Extraordinary Professor of Law at Stellenbosch University
- In office 2023–Present

Personal details
- Born: George Anachebe Nwangwu Lagos, Nigeria
- Alma mater: University of Lagos University College London University of Hull University of Oxford
- Occupation: Lawyer, accountant, academic and investor

= George Nwangwu =

Nigerian lawyer

George Anachebe Nwangwu is a Nigerian lawyer, accountant, academic and investor. He is an Extraordinary Professor of Law at Stellenbosch University, South Africa, and was previously with Nile University of Nigeria until 2025.

He is the co-founder of North South Power Company Limited, which holds concessions of the Shiroro Hydroelectric Power Station and Gurara Hydroelectric Dam in Nigeria. He also founded Universal Elysium Consortium Ltd, which holds concessions in the agriculture and port sectors and founded Pragmatic Palms Products Limited, which owns the majority stake in Enugu United Palms Products Limited.

Nwangwu has held research affiliations with Stellenbosch University in South Africa and University College London in England, and served as a Senior Fellow at Harvard Kennedy School's Mossavar-Rahmani Center for Business and Government.

== Education ==
Nwangwu studied law at the University of Lagos. He later obtained a Master of Laws (LL.M.) from University College London and a PhD in Law from the University of Hull. He also completed a Master of Business Administration at the University of Oxford in 2016.

Nwangwu is also a triple chartered accountant with the CIMA in UK, the ICAN, and the ANAN in Nigeria.

== Career ==
Nwangwu began his academic career teaching in the Department of Commercial Law at the University of Lagos and at the University of London (external program).

He subsequently moved into Nigeria's public sector, where he held a series of roles in privatisation and infrastructure policy. At the Bureau of Public Enterprises, he served as Environmental Legal Adviser, Infrastructure Legal Adviser, Special Assistant to the Director-General, and Head of Strategy and Multilateral Relations. He later served as Public-Private Partnerships Coordinator and Head of the PPP Division at the Nigeria Federal Ministry of Finance, and as Special Adviser to the Coordinating Minister of the Economy on infrastructure finance and public-private partnerships.

In 2019, Nwangwu was a research fellow with the African Procurement Law Unit at Stellenbosch University in South Africa. He was appointed Extraordinary Professor at Stellenbosch in 2023. At University College London, he holds an appointment as Honorary Senior Research Associate at the Bartlett School of Sustainable Construction.

In 2024, Nwangwu served as a Senior Fellow at Harvard Kennedy School's Mossavar-Rahmani Center for Business and Government. He also holds a professorial appointment at Nile University of Nigeria, where he teaches energy policy.

== Ventures ==
In 2012, Nwangwu co-founded North South Power Company Limited, concessionaires of the Shiroro Hydroelectric Power Station and Gurara hydroelectric dam. He founded Universal Elysium Consortium ltd, which holds concessions in the agriculture and port sectors in Nigeria and founded Pragmatic Palms Products Limited, which owns the majority stake in Enugu United Palms Products Limited.

He is also the Director General of the Global Center for Law, Business and Economy in Nigeria which annually hosts the Africa Climate Forum.

Since 2007, Nwangwu is a managing partner of Ratio Consulting Ltd.
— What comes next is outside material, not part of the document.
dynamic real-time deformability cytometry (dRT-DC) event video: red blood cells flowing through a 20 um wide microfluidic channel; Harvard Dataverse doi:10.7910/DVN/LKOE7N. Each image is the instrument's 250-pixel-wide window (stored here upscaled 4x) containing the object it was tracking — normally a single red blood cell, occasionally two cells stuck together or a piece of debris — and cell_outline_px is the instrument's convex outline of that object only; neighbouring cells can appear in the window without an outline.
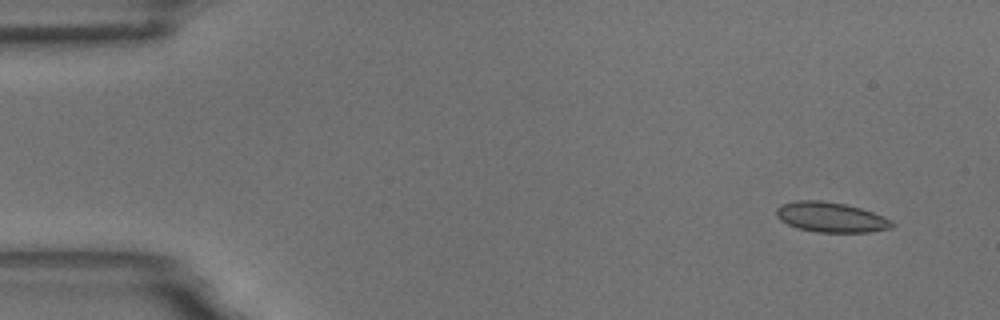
{"species": "common noctule bat (a hibernating species)", "species_latin": "Nyctalus noctula", "temperature_condition": "room temperature", "stored_images_in_passage": 57, "camera_frame_rate_fps": 3000, "um_per_image_px": 0.085, "animal": {"sex": "male", "body_mass_g": 18.8}, "frame": {"image": 1, "passage_image": 2, "time_ms": 0.333, "image_size_px": [1000, 320], "cell_outline_px": [[896, 224], [892, 228], [868, 232], [816, 232], [796, 228], [780, 220], [776, 216], [776, 208], [780, 204], [796, 200], [820, 200], [844, 204], [860, 208], [872, 212]], "centroid_in_image_um": [70.56, 18.46], "position_along_channel_um": 14.4, "area_um2": 20.17}}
He serves as a non-executive director at First Icon Mutual Capital Limited and Rasmal Capital, and holds board level positions in power-sector companies including Transgrid Enerco and Eko DisCo.

== Selected publications ==

- "The Legal Framework for Public-Private Partnerships (PPPs) in Nigeria: Untangling the Complex Web." European Procurement & Public Private Partnership Law Review, 2012.
- Public Private Partnerships in Nigeria. Palgrave Macmillan, 2016.
- "Legal Analysis of the Procurement of Privately Financed Infrastructure Projects in Nigeria." European Procurement & Public Private Partnership Law Review, 2018.
- "Stakeholder Opposition Risk in Public-Private Partnerships." International Journal of Economics and Financial Research, 2019.
- "Risk Allocation and Mitigation in Nigeria's Privatisation Programme: A Case Study of Electric Power Sector Privatisation." Journal of Power and Energy Engineering, 2021.
- "Addressing the Impacts of the COVID-19 Pandemic on Public-Private Partnership (PPP) Contracts." Journal of Sustainable Development Law and Policy, 2021.
- Legal Imperatives for the Implementation of Energy Auctions in Nigeria" (with Chidebe Matthew Nwankwo). Journal of African Law, 2025.
- Africa's Energy Transition: Pathways from Dependence to Leadership. Springer, 2025.